But all eyes will be on any comments Mark Carney may make regarding introducing forward guidance. to its monetary policy announcements. The idea is that knowing where the central bank stands on monetary policy and where it will be in the future will give businesses an incentive to borrow and help boost the economy.
Societe Generale's Brian Hilliard writes that there are a few things to consider in terms of forward guidance.
Time-contingent or state-contingent?
Hilliard has previously pointed out that when an announcement on forward guidance does come, it is likely to be "state-contingent" — or dependent on economic data — even though he doesn't think this is the best framework for the UK.
"The fact that the Chancellor’s request was framed in terms of assessing the merits of using intermediate thresholds being reached for some particular economic indicator points to the “state-contingent” approach being favored by the MPC."

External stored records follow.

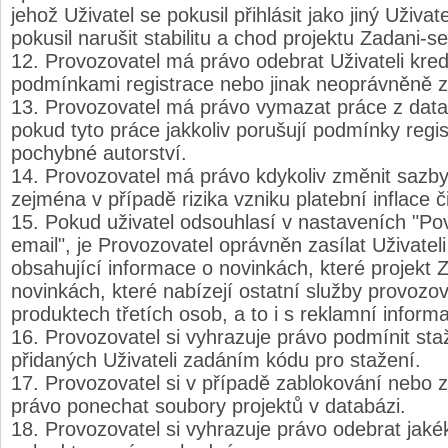
jehož Uživatel se pokusil přihlásit jako jiný Uživ
pokusil narušit stabilitu a chod projektu Zadani-s
Provozovatel má právo odebrat Uživateli kred
podmínkami registrace nebo jinak neoprávněně z
Provozovatel má právo vymazat práce z dat
pokud tyto práce jakkoliv porušují podmínky regis
pochybné autorství.
Provozovatel má právo kdykoliv změnit sazby 
zejména v případě rizika vzniku platební inflace č
Pokud uživatel odsouhlasí v nastaveních "Pov
email", je Provozovatel oprávněn zasílat Uživateli
obsahující informace o novinkách, které projekt 
novinkách, které nabízejí ostatní služby provoz
produktech třetích osob, a to i s reklamní informa
Provozovatel si vyhrazuje právo podmínit staž
přidaných Uživateli zadáním kódu pro stažení.
Provozovatel si v případě zablokování nebo z
právo ponechat soubory projektů v databázi.
Provozovatel si vyhrazuje právo odebrat jakék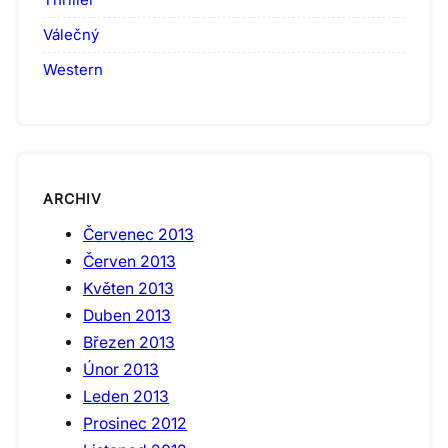
Válečný
Western
ARCHIV
Červenec 2013
Červen 2013
Květen 2013
Duben 2013
Březen 2013
Únor 2013
Leden 2013
Prosinec 2012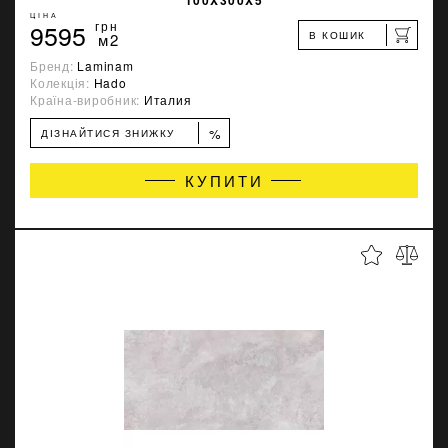
ЦІНА
9595
грн
В КОШИК
м2
Бренд:
Laminam
Колекція:
Hado
Країна-виробник:
Италия
%
ДІЗНАЙТИСЯ ЗНИЖКУ
КУПИТИ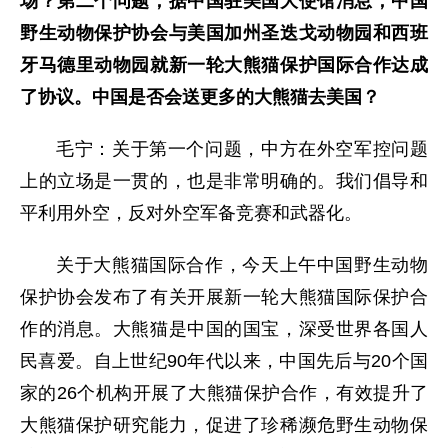
场？第二个问题，据中国驻美国大使馆消息，中国
野生动物保护协会与美国加州圣迭戈动物园和西班
牙马德里动物园就新一轮大熊猫保护国际合作达成
了协议。中国是否会送更多的大熊猫去美国？
毛宁：关于第一个问题，中方在外空军控问题
上的立场是一贯的，也是非常明确的。我们倡导和
平利用外空，反对外空军备竞赛和武器化。
关于大熊猫国际合作，今天上午中国野生动物
保护协会发布了有关开展新一轮大熊猫国际保护合
作的消息。大熊猫是中国的国宝，深受世界各国人
民喜爱。自上世纪90年代以来，中国先后与20个国
家的26个机构开展了大熊猫保护合作，有效提升了
大熊猫保护研究能力，促进了珍稀濒危野生动物保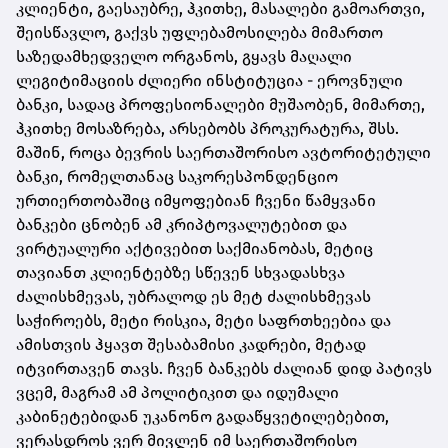
კლიენტი, გაესაუბრე, ჰკითხე, მასალები გამოართვი,
შეისწავლო, გაქვს უფლებამოსილება მიმართო
საზედამხედველო ორგანოს, გყავს მაღალი
ლეგიტიმაციის ძლიერი ინსტიტუცია - ეროვნული
ბანკი, სადაც პროფესიონალები მუშაობენ, მიმართე,
ჰკითხე მოსაზრება, არსებობს პროკურატურა, შსს.
მაშინ, როცა ბევრის საერთაშორისო ავტორიტეტული
ბანკი, რომელთანაც საკორესპონდენციო
ურთიერთობაშიც იმყოფებიან ჩვენი წამყვანი
ბანკები ცნობენ ამ კრიპტოვალუტებით და
ვირტუალური აქტივებით საქმიანობას, მეტიც
თავიანთ კლიენტებზე სწევენ სხვადასხვა
ძალისხმევას, უბრალოდ ეს მეტ ძალისხმევას
საჭიროებს, მეტი რისკია, მეტი საფრთხეებია და
ამისთვის ჰყავთ შესაბამისი კადრები, მეტად
იტვირთავენ თავს. ჩვენ ბანკებს ძალიან დიდ პატივს
ვცემ, მაგრამ ამ პოლიტიკით და იდუმალი
კაბინეტებიდან უკანონო გადაწყვეტილებებით,
ვერასდროს ვერ მივლენ იმ საერთაშორისო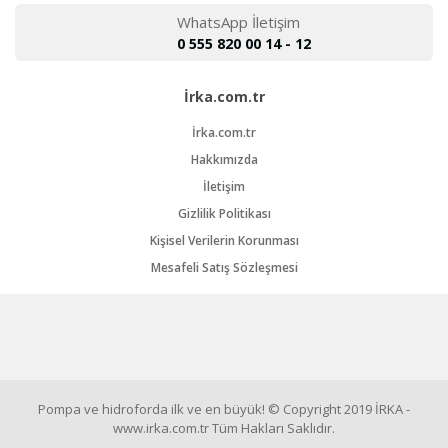
WhatsApp İletişim
0 555 820 00 14 - 12
İrka.com.tr
İrka.com.tr
Hakkımızda
İletişim
Gizlilik Politikası
Kişisel Verilerin Korunması
Mesafeli Satış Sözleşmesi
Pompa ve hidroforda ilk ve en büyük! © Copyright 2019 İRKA -
www.irka.com.tr Tüm Hakları Saklıdır.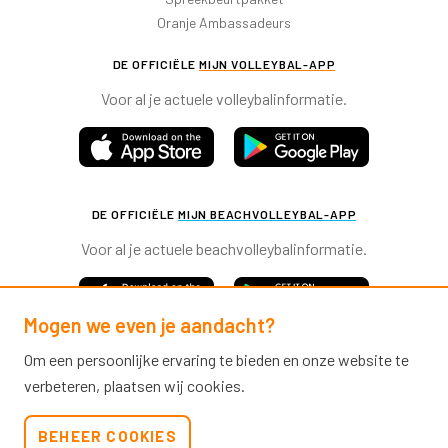
Oranje Ambassadeurs
DE OFFICIËLE
MIJN VOLLEYBAL-APP
Voor al je actuele volleybalinformatie.
DE OFFICIËLE
MIJN BEACHVOLLEYBAL-APP
Voor al je actuele beachvolleybalinformatie.
Mogen we even je aandacht?
Om een persoonlijke ervaring te bieden en onze website te
verbeteren, plaatsen wij cookies.
Nevobo.nl
BEHEER COOKIES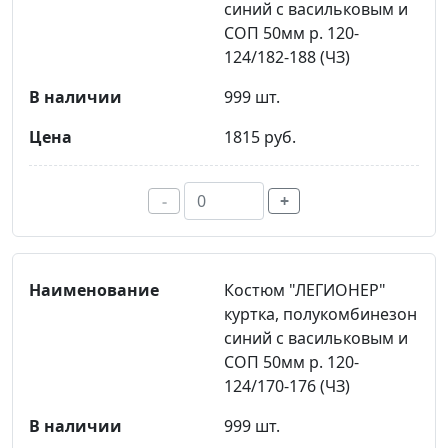
синий с васильковым и
СОП 50мм р. 120-
124/182-188 (ЧЗ)
999 шт.
1815 руб.
-
+
Костюм "ЛЕГИОНЕР"
куртка, полукомбинезон
синий с васильковым и
СОП 50мм р. 120-
124/170-176 (ЧЗ)
999 шт.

The unemployment rate or nominal GDP growth are considered the top contenders for the choice of the threshold.
Hilliard doesn't think the unemployment rate is viable for the UK because the participation rate has risen in the UK (compared to the U.S. where the participation rate has fallen driving down unemployment rates). Moreover there was a significant decline in productivity during the recession.
"If that cannot be explained one should be cautious in using this variable as the yardstick to use for forward guidance," writes Hilliard. "Our fear is that with domestic inflation pressures so insensitive to downward pressure from the large output gap, aiming for a much lower unemployment rate would risk increasing those pressures."
Nominal GDP however "figured strongly in the recent debate about the choice of target variable for the Bank of England remit. Moreover, the MPC, and in particular the Governor, cited the weakness of nominal GDP as a prime reason for embarking on QE."
But Hilliard does think the state contingent forward guidance is more likely to use unemployment rate as the threshold variable.
The other question is will the guidance apply on the way up and down? The Fed has tied its forward guidance to developments in the unemployment rate and tied changes to this on the way up and down. The Fed would look at a few other labor market indicators too when adjusting policy tightening. In the UK however, Hilliard writes that the focus is just on when it would reverse easy monetary policy.
"But it is easily possible that Carney will wish to keep the door open for more easing in the form of rate cuts or more QE, in which case the MPC could frame the guidance in a way that specifies a threshold for that as well, just as the Fed has."
"...Whatever variable is chosen as the threshold variable, there will always be a background constraint that inflation must remain well-behaved."
And what should we expect from the inflation report itself?
UK consumer price inflation is currently at 2.9%, while the target is 2%. The Bank of England's remit was amended to allow for "flexible inflation targeting," earlier this year and pushing inflation back down to that 2% target isn't as important anymore.
Hilliard writes that whether it comes tomorrow, or in November's report, we should expect some bigger, permanent changes.
In the second half of the year Hilliard says we should expect 1. Alternative scenarios 2. More detail on the consensus forecast 3. Include discussion on how "outturns have differed from expectations." 4. Increasing communication on outlook for policy.
In the light of better economic data, many wonder if forward guidance is even necessary anymore. Hilliard argues it is.
"The MPC does not publish an estimate of the output gap, nor do we expect it to start doing so but recent Inflation Reports make it abundantly clear that a large gap exists. In addition, since the publication of the last Report in May, the benchmark revisions to the national accounts have revised up the size of the hit to GDP from the recession. So there is more ground to make up, even after upward revisions to last year’s GDP data. Furthermore, the current recovery still stands out as being extremely anemic. The current recovery is the only one, after over five years from the peak of output, in which the economy is far from regaining that peak."